The Jumanji-Zathura effect comes into play because once the kids take that first other-worldly step into the time-space-techno game that the “toys” in Mimzy’s capsule represent, they can’t just stop. They’ve got to follow it through to its bittersweet, sacrificial, and redemptive end.

That time-space game also involves the writings of the Reverend Charles Dodgson. Who’s that, you ask? You might know him better as Lewis Carroll, the pseudonymous writer of Alice in Wonderland. Like 1985’s Dreamchild—which starred Ian Holm as Dodgson and featured some truly creepy, overgrown Jim Henson creatures—Mimzy makes the argument that going through the looking glass isn’t just some quaint fantasy, but that there’s some pretty weighty reality behind it all.

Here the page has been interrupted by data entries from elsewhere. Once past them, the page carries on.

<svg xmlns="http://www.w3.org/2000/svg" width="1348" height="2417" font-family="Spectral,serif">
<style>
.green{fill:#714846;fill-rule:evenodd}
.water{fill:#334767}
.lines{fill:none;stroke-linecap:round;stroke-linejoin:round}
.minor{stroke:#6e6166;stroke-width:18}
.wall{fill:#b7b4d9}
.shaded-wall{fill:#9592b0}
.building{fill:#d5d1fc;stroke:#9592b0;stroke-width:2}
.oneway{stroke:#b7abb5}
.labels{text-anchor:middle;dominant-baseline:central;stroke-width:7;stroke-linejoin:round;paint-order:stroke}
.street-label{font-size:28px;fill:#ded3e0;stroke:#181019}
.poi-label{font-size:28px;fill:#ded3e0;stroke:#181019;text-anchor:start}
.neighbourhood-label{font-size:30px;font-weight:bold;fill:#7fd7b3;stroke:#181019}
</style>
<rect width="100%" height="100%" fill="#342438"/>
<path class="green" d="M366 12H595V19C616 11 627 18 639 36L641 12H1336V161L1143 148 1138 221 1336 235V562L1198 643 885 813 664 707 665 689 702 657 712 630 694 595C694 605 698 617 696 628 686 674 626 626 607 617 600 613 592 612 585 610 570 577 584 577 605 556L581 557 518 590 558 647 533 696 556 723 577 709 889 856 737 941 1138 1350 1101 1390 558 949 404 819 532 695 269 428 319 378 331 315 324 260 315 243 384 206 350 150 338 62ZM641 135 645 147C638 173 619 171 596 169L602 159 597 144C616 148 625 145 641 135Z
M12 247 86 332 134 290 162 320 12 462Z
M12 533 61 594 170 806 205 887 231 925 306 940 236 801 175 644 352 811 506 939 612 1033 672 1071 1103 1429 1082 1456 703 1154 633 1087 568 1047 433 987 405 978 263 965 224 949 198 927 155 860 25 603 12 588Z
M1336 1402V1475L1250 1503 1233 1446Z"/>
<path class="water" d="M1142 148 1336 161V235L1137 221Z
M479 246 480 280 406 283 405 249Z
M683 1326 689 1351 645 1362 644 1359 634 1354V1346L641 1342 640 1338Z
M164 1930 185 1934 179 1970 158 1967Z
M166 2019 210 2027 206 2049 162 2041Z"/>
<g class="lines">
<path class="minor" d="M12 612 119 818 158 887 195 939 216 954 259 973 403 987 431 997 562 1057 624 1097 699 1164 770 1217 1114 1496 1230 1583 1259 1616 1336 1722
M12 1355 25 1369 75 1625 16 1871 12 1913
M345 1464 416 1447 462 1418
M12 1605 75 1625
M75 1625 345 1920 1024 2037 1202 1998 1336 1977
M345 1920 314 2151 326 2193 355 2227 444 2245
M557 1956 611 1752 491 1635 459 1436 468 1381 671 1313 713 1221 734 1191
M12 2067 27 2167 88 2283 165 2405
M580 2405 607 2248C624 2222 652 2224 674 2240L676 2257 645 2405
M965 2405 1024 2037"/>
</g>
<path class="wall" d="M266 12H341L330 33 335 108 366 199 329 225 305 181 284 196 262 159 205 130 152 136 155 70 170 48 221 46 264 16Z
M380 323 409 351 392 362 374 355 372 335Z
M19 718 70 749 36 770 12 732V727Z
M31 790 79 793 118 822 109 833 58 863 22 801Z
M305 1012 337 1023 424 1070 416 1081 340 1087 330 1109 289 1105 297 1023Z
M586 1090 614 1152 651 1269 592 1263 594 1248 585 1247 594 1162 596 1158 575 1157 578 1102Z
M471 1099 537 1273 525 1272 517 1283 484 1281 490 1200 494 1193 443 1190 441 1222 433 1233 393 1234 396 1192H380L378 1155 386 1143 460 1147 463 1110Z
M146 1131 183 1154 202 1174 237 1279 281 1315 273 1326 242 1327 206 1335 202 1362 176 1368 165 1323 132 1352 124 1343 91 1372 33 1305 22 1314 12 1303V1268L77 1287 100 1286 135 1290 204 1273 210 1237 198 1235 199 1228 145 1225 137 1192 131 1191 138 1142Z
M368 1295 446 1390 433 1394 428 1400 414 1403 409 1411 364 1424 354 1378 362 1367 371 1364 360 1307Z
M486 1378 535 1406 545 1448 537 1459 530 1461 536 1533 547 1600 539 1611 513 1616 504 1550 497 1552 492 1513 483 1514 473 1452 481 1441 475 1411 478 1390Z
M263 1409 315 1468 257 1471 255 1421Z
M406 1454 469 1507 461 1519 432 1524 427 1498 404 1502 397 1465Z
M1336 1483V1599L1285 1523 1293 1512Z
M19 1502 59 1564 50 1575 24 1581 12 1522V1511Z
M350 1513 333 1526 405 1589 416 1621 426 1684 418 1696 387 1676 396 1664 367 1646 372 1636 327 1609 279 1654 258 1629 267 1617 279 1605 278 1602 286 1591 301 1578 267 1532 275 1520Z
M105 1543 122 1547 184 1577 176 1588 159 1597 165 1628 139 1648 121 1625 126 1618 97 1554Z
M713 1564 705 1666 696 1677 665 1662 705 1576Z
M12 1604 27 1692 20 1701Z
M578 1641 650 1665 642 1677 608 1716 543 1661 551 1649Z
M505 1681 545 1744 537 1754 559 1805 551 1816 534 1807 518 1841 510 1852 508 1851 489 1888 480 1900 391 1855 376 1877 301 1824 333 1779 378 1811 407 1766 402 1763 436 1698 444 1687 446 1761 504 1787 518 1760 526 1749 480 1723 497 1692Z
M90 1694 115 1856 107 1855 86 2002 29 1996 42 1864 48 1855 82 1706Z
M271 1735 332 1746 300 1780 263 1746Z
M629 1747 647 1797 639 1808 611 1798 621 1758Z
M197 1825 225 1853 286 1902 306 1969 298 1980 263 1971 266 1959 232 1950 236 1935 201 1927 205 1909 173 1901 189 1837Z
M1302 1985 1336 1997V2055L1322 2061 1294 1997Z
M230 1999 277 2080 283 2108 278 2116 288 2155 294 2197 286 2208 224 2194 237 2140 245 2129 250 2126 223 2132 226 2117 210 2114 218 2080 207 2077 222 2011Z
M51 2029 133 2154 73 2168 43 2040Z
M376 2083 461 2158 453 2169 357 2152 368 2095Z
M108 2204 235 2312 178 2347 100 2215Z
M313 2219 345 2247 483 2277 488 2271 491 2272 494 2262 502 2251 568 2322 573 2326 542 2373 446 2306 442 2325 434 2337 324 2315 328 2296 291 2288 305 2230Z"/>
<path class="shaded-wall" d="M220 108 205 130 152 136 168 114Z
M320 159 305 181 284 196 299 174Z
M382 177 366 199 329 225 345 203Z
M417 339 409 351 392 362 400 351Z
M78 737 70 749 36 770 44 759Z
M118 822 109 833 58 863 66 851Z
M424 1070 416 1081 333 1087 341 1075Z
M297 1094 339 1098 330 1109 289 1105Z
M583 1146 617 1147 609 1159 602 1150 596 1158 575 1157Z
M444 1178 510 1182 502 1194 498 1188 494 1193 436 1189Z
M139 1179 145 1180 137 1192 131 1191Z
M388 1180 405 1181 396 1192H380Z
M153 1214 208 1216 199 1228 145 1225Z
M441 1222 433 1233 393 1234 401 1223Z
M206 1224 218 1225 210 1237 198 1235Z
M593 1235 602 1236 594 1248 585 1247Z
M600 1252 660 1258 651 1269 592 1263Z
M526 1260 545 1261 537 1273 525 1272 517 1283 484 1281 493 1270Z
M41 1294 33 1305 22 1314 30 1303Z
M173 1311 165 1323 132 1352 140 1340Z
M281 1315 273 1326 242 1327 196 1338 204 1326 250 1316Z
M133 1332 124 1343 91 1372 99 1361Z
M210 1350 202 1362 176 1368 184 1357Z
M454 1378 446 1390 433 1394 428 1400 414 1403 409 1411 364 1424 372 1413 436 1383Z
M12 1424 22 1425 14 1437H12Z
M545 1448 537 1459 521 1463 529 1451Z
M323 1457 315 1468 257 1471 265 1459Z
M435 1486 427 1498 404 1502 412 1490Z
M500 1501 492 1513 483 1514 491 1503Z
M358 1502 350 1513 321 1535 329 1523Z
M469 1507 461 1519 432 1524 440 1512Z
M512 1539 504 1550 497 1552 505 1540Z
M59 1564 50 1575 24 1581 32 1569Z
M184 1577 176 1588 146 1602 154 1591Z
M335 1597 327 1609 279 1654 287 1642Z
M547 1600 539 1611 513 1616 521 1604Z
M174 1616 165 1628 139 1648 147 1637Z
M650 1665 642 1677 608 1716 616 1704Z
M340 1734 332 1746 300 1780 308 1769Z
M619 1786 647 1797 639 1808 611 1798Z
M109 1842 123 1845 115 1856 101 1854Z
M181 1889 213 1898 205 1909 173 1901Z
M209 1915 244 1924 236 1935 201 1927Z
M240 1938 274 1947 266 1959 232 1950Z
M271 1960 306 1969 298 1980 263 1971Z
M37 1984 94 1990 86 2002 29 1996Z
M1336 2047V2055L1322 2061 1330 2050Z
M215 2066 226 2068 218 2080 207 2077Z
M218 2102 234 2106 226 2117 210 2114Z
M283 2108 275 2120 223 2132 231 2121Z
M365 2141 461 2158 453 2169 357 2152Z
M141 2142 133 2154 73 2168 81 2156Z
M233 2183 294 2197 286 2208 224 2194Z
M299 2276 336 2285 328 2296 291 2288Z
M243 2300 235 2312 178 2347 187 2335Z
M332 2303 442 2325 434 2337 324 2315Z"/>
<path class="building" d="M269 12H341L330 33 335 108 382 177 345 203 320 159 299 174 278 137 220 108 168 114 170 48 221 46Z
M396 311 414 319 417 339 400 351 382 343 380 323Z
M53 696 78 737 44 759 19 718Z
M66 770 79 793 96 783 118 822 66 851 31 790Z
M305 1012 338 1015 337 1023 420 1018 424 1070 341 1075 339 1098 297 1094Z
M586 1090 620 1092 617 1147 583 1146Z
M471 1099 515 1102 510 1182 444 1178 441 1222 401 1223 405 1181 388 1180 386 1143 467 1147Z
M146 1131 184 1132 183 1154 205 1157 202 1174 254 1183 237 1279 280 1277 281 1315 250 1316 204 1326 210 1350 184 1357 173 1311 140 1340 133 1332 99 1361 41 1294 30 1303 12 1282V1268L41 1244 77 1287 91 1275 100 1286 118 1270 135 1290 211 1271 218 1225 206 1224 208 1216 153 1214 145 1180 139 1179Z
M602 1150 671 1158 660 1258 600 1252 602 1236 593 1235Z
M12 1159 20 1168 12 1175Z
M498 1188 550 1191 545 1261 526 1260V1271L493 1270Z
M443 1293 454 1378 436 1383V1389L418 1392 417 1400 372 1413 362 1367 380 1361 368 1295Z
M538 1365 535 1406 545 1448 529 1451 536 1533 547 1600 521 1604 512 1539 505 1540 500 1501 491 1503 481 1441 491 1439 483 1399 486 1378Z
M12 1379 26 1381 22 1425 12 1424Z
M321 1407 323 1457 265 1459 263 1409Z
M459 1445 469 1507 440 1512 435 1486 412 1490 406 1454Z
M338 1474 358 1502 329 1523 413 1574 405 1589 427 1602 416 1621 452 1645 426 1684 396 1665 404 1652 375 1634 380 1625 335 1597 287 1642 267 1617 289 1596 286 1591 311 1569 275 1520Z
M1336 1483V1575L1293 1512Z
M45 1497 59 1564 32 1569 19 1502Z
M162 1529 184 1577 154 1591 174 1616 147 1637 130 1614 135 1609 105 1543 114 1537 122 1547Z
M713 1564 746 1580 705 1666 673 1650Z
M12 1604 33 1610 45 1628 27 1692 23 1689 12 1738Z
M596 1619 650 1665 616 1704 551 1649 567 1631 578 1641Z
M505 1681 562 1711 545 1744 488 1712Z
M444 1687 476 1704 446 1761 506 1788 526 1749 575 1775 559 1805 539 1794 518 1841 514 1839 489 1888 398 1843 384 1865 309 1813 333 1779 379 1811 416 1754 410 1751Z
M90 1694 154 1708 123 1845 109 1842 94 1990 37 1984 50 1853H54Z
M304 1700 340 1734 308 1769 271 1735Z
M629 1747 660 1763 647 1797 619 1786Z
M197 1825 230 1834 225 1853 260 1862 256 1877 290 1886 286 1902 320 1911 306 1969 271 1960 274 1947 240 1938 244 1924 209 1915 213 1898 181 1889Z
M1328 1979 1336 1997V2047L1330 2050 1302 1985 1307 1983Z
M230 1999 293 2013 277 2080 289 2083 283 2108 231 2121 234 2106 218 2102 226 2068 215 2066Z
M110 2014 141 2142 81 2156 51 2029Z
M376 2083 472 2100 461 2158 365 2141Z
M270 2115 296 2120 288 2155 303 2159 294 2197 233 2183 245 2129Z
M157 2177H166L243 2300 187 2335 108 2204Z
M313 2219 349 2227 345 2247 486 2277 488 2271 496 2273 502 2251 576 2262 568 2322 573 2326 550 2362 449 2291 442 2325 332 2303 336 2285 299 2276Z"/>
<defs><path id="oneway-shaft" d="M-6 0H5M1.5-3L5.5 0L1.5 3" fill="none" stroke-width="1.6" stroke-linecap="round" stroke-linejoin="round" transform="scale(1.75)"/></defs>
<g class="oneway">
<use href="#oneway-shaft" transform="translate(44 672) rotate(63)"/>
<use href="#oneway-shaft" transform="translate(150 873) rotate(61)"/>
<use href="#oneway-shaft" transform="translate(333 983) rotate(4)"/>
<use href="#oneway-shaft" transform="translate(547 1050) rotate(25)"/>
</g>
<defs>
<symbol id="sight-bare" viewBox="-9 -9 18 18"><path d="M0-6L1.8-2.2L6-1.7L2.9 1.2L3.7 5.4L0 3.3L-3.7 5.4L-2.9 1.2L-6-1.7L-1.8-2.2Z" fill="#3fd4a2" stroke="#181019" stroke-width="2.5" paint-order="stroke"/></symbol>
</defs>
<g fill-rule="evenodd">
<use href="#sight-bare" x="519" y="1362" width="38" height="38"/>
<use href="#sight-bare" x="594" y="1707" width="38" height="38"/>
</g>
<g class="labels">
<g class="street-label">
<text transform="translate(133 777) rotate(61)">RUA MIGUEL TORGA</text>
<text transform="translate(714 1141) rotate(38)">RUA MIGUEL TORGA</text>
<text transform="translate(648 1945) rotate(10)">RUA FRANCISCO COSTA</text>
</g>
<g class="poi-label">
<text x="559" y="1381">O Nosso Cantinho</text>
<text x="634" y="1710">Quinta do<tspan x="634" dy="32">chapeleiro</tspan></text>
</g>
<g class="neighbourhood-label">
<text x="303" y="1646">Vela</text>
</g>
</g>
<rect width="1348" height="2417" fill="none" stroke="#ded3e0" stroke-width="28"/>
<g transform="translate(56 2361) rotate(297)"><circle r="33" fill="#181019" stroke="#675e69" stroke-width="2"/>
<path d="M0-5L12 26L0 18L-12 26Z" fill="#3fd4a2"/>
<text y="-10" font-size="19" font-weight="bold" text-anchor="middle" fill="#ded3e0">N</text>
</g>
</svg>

That’s where The Terminator comes in. Rather than Dreamchild’s insistence that troubled sexuality lay behind Dodgson’s fantasy, Mimzy posits the notion that our recurring cultural obsession with trips down various rabbit holes is tied up with a future crisis of humanity—and that a series of Mimzy-like bunnies have been sent from the future to bring back the cure for what ails us. Emma’s Mimzy is the last chance for success. Naturally, the Department of Homeland Security has to get involved (to bring things full circle, invoking the central crisis of E.T.).

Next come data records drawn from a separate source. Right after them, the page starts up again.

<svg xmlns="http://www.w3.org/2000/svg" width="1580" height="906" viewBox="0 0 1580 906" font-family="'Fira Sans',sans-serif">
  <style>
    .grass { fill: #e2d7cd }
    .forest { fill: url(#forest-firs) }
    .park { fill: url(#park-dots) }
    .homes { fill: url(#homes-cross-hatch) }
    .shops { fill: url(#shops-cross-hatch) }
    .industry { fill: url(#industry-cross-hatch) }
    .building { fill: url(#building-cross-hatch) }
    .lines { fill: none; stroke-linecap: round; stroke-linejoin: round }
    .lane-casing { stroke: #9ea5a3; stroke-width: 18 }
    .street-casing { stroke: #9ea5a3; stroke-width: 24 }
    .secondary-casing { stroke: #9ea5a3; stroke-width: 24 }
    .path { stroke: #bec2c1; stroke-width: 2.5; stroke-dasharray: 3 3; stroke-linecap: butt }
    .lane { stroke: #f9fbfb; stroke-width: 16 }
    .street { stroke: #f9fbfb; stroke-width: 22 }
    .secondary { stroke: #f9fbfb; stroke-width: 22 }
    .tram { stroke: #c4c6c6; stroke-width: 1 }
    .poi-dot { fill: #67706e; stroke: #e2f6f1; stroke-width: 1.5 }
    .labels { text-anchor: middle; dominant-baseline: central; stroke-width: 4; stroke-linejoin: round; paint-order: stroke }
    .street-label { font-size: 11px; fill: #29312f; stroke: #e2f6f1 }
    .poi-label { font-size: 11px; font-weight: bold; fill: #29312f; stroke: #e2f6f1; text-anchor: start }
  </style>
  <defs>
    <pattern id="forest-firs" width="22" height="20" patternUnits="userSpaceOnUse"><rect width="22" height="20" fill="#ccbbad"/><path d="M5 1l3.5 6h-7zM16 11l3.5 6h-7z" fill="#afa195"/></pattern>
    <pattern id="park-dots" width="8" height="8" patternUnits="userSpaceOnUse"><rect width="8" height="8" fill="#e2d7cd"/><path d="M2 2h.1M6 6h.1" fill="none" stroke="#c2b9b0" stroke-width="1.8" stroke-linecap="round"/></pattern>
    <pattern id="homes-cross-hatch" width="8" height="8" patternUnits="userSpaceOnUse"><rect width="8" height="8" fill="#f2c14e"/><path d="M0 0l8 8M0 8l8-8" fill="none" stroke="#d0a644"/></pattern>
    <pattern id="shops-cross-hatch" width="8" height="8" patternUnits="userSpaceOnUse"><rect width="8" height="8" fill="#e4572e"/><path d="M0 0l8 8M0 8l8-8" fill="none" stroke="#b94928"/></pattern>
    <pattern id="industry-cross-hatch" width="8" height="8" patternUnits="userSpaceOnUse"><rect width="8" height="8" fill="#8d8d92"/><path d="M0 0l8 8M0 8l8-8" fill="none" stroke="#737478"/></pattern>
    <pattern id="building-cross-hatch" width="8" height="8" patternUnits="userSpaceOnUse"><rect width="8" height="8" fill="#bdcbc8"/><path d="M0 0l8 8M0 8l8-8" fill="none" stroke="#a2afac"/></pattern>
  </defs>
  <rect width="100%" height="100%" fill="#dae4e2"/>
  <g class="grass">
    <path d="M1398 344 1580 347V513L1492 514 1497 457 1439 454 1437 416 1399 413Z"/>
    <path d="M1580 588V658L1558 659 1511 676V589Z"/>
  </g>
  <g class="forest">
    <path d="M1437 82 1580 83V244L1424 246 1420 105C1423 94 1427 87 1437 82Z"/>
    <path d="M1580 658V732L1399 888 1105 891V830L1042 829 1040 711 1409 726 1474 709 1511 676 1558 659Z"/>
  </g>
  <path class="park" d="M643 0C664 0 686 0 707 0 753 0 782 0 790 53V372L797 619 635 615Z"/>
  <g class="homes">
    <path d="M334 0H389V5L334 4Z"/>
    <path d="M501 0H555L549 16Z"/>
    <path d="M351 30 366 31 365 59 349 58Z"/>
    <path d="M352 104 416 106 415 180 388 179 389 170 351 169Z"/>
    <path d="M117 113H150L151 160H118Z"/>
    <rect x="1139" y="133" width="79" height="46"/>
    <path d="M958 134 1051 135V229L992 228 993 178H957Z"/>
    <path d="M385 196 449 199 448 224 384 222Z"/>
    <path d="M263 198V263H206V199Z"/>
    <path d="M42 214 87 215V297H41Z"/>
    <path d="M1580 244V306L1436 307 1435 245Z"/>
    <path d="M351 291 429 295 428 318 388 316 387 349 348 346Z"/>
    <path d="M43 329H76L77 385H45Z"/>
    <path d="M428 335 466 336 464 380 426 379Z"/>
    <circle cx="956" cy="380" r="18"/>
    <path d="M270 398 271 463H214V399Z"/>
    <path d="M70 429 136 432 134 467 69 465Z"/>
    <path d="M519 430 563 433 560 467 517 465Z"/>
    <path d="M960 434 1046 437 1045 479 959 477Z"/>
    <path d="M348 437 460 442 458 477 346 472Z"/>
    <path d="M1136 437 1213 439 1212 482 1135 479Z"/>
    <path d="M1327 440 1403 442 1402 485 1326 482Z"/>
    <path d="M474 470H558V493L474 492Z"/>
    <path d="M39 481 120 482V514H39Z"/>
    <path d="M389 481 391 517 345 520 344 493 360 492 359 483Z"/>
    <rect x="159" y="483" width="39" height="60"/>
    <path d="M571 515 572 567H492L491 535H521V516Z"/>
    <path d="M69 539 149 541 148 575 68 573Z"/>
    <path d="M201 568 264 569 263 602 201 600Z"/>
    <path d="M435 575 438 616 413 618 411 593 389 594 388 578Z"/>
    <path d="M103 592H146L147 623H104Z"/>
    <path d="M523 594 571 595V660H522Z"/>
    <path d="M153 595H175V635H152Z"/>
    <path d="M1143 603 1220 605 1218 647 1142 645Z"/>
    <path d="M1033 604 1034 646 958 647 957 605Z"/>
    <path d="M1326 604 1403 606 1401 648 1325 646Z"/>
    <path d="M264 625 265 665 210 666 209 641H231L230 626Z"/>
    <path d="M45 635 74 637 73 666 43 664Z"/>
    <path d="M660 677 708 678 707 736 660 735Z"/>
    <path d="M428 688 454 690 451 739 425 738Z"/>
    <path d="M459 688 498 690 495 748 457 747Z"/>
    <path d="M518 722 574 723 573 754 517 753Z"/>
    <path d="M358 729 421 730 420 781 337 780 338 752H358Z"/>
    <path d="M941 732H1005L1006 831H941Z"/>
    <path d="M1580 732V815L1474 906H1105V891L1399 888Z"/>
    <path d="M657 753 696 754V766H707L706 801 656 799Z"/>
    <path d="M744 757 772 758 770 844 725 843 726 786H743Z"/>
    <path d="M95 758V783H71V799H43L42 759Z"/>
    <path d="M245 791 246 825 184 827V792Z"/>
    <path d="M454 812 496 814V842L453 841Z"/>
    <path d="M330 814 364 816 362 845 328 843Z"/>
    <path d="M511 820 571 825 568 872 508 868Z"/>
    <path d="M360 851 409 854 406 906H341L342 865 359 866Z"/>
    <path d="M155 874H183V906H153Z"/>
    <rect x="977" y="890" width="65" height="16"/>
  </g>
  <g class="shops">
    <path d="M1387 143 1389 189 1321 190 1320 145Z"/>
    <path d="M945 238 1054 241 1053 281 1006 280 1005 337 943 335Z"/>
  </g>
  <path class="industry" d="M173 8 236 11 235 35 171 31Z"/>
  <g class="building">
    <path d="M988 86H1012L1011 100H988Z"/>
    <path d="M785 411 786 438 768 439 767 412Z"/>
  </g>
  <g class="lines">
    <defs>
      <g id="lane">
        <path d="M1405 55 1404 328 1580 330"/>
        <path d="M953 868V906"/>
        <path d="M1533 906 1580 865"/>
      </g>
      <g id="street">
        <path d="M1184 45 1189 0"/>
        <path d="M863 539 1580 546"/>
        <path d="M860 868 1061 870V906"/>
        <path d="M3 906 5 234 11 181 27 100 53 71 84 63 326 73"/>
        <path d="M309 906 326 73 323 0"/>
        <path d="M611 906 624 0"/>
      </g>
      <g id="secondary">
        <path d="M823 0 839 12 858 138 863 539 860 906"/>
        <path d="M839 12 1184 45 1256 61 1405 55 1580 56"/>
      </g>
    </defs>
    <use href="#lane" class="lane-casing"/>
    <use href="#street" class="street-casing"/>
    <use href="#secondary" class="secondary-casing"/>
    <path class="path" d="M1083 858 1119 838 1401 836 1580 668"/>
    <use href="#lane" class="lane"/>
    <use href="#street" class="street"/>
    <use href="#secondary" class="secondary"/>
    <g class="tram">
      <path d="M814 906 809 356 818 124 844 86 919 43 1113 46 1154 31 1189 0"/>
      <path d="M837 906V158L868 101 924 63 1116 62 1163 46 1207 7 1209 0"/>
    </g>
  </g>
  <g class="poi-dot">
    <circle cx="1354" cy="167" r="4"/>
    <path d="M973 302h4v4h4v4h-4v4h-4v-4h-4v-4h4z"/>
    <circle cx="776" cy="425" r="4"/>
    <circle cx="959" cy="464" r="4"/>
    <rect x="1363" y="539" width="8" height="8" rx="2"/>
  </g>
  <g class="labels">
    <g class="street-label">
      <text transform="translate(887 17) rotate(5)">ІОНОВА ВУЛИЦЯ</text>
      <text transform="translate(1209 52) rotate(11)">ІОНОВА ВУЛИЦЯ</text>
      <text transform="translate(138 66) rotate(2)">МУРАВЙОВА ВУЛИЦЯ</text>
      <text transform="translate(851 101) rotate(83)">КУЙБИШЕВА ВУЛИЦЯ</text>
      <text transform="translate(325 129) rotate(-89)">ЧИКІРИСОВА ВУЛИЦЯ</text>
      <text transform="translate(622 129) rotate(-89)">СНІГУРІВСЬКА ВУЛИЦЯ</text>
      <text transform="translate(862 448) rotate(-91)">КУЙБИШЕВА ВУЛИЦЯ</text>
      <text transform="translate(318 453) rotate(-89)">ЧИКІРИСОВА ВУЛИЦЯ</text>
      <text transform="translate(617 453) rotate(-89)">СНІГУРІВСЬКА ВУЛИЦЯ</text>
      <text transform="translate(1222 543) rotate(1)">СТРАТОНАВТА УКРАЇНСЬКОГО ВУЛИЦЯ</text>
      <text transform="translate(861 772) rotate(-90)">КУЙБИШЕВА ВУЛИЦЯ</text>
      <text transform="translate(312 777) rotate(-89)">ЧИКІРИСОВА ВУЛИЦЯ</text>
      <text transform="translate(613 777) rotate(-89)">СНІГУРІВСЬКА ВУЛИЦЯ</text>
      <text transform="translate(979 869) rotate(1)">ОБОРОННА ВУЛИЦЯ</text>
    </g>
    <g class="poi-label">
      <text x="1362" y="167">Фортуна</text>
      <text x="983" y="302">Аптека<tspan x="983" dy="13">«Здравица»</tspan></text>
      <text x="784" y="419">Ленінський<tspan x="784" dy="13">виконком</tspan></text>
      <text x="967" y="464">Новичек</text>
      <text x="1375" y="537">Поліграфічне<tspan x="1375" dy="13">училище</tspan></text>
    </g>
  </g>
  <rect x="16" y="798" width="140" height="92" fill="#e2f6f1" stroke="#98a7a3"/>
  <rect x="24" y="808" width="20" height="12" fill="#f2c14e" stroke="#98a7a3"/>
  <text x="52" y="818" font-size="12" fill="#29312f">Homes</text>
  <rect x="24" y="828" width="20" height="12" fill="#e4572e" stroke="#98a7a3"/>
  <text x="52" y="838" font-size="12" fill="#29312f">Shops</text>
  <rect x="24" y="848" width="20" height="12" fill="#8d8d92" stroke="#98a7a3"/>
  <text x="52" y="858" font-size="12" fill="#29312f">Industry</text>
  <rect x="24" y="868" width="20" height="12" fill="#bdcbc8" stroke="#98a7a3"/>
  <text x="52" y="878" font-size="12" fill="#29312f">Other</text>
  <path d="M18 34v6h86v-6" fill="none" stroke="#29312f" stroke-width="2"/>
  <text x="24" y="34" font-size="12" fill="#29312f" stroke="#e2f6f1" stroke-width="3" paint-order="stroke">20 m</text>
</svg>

So far, so innocently good, I guess.

And now for the Kundun kicker. All of this plotting and mythologizing is set up, explained, and evangelized through a prism of Tibetan spirituality. At every key turn of the story, Emma and Noah encounter (and are psychically instructed in) phenomena such as mental telepathy, palmistry, levitation, telekinesis, and transcendental meditation, all splendiferously visualized through Tibetan iconography. Emma, it seems, is one of those “special,” near-perfect reincarnated beings who, in other parts of the world, warrant lionization and pilgrimages.

I’m not overemphasizing this aspect of the film, by the way. No, Shaye manages to do that well enough on his own, making Mimzy as much an evangelistic exercise as, say, Facing the Giants. Fair warning. And the film is so strident in its spiritual fervor, advocating a single-minded obedience to one’s dreams, that it almost frightened me. Honestly. Put orange robes on David Koresh or Jim Jones, and you kind of get the picture.

As egregious as Shaye’s proselytizing may be, though, the film also struggles because the director can’t seem to coax convincing or sympathetic performances out of any of his adult actors. His stylized Seattle landscape stretches credulity beyond any narrative elasticity, and his shameful product placement is, well, unnecessarily shameful (particularly given the overall genericity of the production). And believe it or not, I can’t really tell you about key product placement because it’s actually a plot spoiler!

At the end of a very long morning, fine performances by the child stars of Mimzy—Chris O’Neil and Rhiannon Leigh Wryn—will probably be wasted in a moderately entertaining children’s film that will likely generate scathing word-of-mouth.

The Last Mimzy is rated PG “for some thematic elements, mild peril and language.” The extent to which Mimzy’s script invokes now-common slang (and what were once sexually-inspired euphemisms—that is, neither curse words nor potty-talk, really, but “coarse language,” I guess?) is truly puzzling and even a bit off-putting. But the real culprits here are those pesky “thematic elements.” We should be at least reassured that the MPAA is as concerned by Buddhist themes as by Christian themes—and, as I noted in my reviews of both Conversations with God and Facing the Giants, if such parental cautions are good for the goose, they’re also good for the gander.

Courtesy of a local publicist, Greg attended a promotional screening of The Last Mimzy.